ISN:個人的にはワクワクする未来が見えるような気がします。

 

坪谷:そう?頑張ります(笑)。

 

ISN:そんな優秀な学生たちが日本に来ることで日本人は、自分たちに足りないものに、身をもってはっと気が付くんでしょうね。そんな留学生の数が増えてきたころに在学する大学生にとっては手遅れかもしれないですが。日本人はより自分らしさを身につけて行かなくてはならない。小さい子供達は出来ることから、将来に備えたいですね。国連での自国の立場や責任、世界との教育水準の差などほとんどの日本人は知りません。大学に入ってみたら、半分が外国人留学生になる現場ではあたふたしながら準備が進むのでしょう。

 

また、日本の大学に、それだけの優秀な生徒が集まるだけの魅力は必要ですね。安かろう悪かろうに、本人も両親も学費を払いことはないでしょう。大学で英語で学ぶ環境が整えられていないのは時間のかかる課題です。

 

坪谷:法改正が必要かもしれない。

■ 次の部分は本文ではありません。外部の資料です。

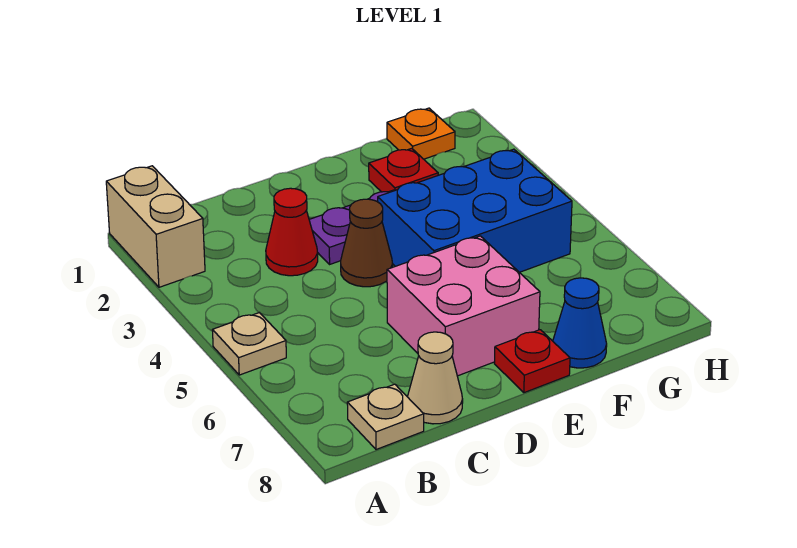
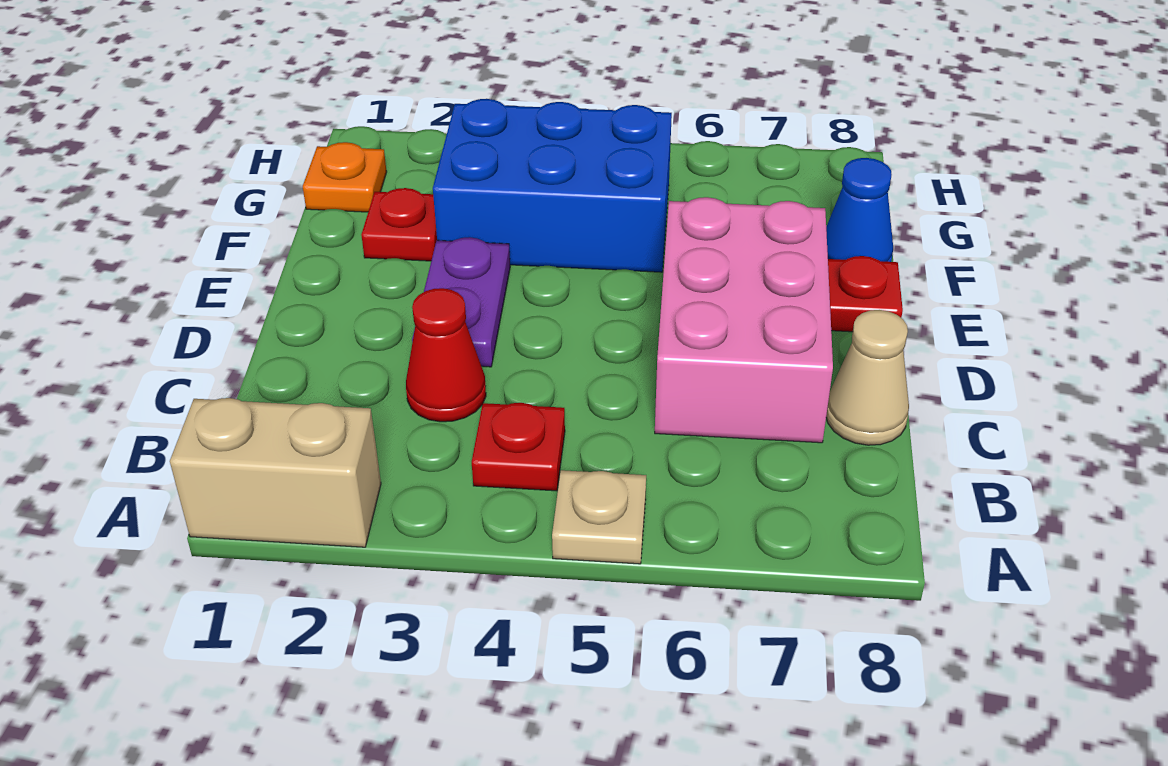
none -> red plate B4 level 1
tan plate B8 level 1 -> none
brown cone D4 level 1 -> none
pink brick D6:E7 level 1 -> pink brick C6:E7 level 1
blue brick E4:G5 level 1 -> blue brick F3:G5 level 1

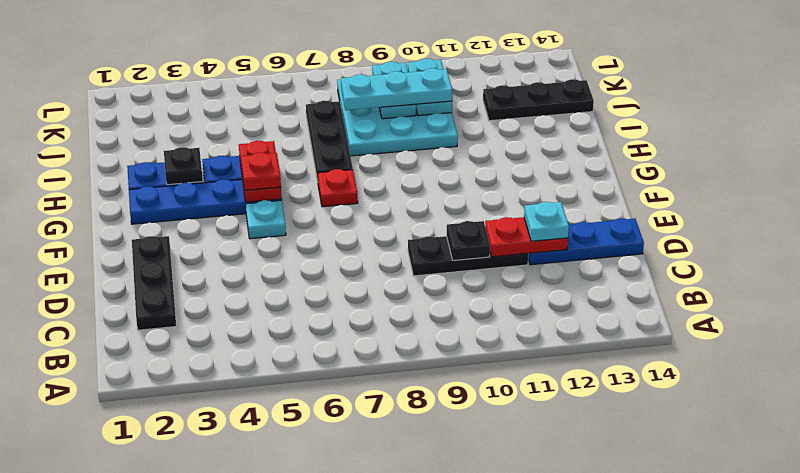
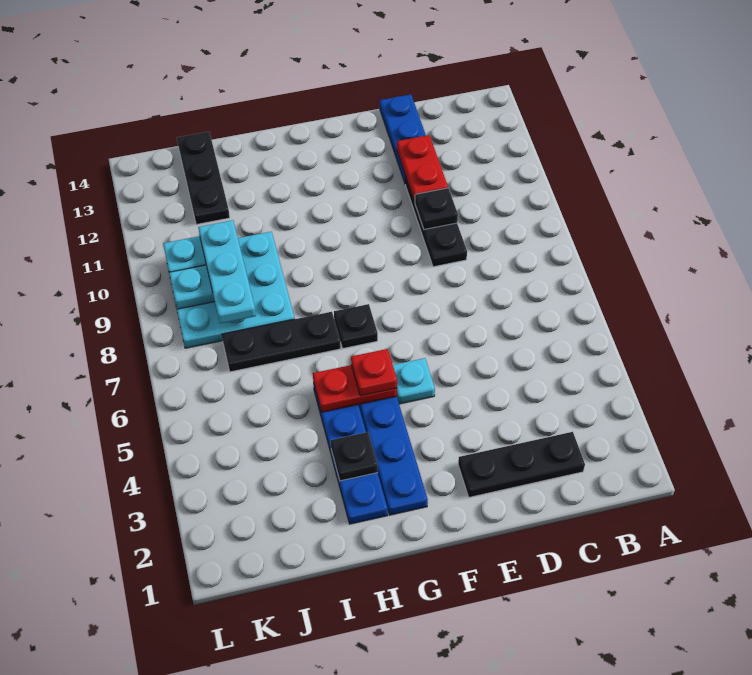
cyan plate D12 level 3 -> none
red plate G7 level 1 -> black plate G7 level 1

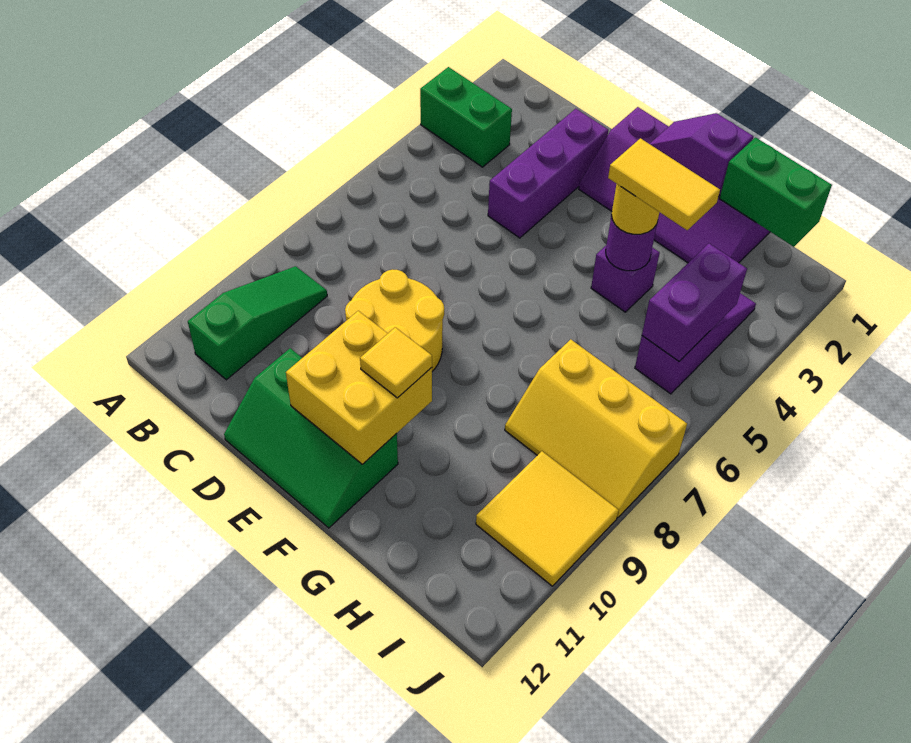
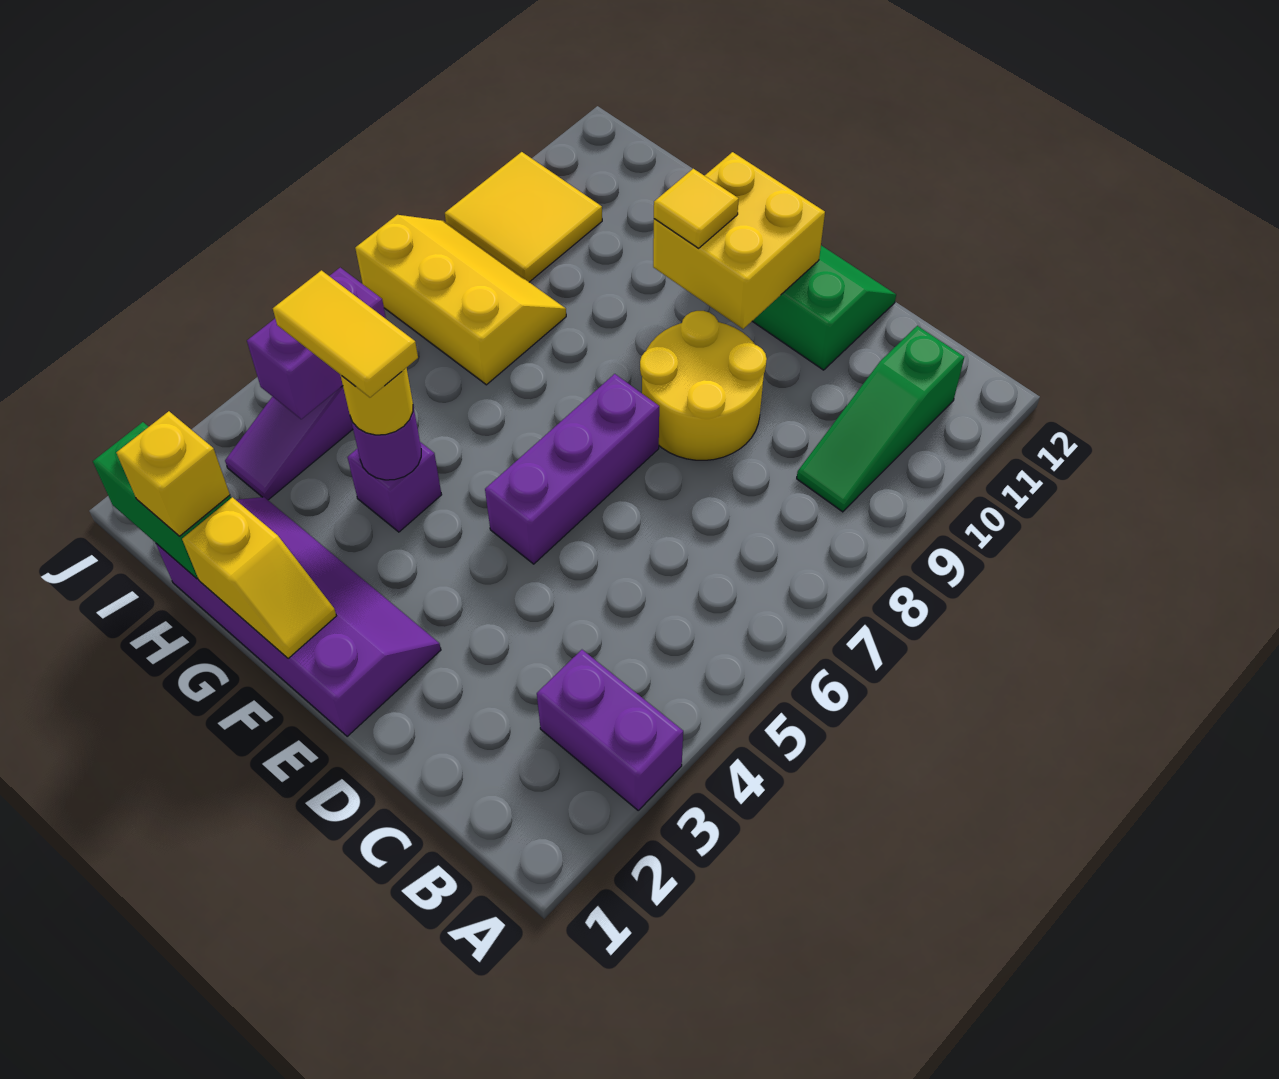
green brick A3:B3 level 1 -> purple brick A3:B3 level 1
purple brick D2:D4 level 1 -> purple brick E5:E7 level 1
purple slope F1:G1 level 2 top G -> yellow slope F1:G1 level 2 top G
none -> yellow brick H1 level 3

出来る事からひとつづつ。

 

 

国際バカロレアの魅力

ISN:坪谷さんにとってIBの魅力とは?

 

坪谷:IBは「どうやって学んでいくのか」を学びます。教えてもらっているだけでは成長できません。MYPか終わったころ、何が好き、何が得意、自分はどう社会に貢献出来るかと思考できるようになる。有名大学に行きたいから、何学部でもいいなんて子供は生まれません。DPしかとらないと、そうなっちゃう。

 

ISN:そうですね。目の前の大学の事しか頭にないから、そこがゴールになってしまいがちです。

 

坪谷:PYP, MYPの子たちはそうなりません。あるおばあちゃん子の女の子が、おばあちゃんにメイクをしてあげたら喜んだので、お友達をみんな呼んで皆にしてあげたら、大好評だった。賢い子でOxbridgeに行けるけれど、お年寄り専用のメイクアップアーティストで自分の道を歩むことを決め、活躍している。これが好きだからこれを通して、社会を良くしていきたいという。それを自分で決めるのです。日本では「うちの娘は慶応大学なら何学部でもいいんです。」とか。「偏差値がいくつだから入れる大学と各部は…」とか。それは違いますよね。

 

ISN:計画を立てて、実行して、振り返ってもっと良くしようとして、という循環が身についてしまうプログラムですね。書いてあることをやるんじゃない。失敗しちゃったよ、じゃあ次どうしようか、と転換できる。挫折にならない。幼少の時期から人間形成が出来ている子どもたちはどれだけ幸せで強いか。EQ(エモーショナルインテリジェンス)の世界です。花屋になりたくで、私絶対花屋になるから、と思う熱望の心と、この職業に就きなさいと言われたときのやる気の無さ。

 

坪谷:職業を変えたいときも、方向転換が上手です。新しい道を選ぶことが出来ることを知っている。

 

ISN:それもOKと受け入れてくれる社会に育てられている。環境は大きいです。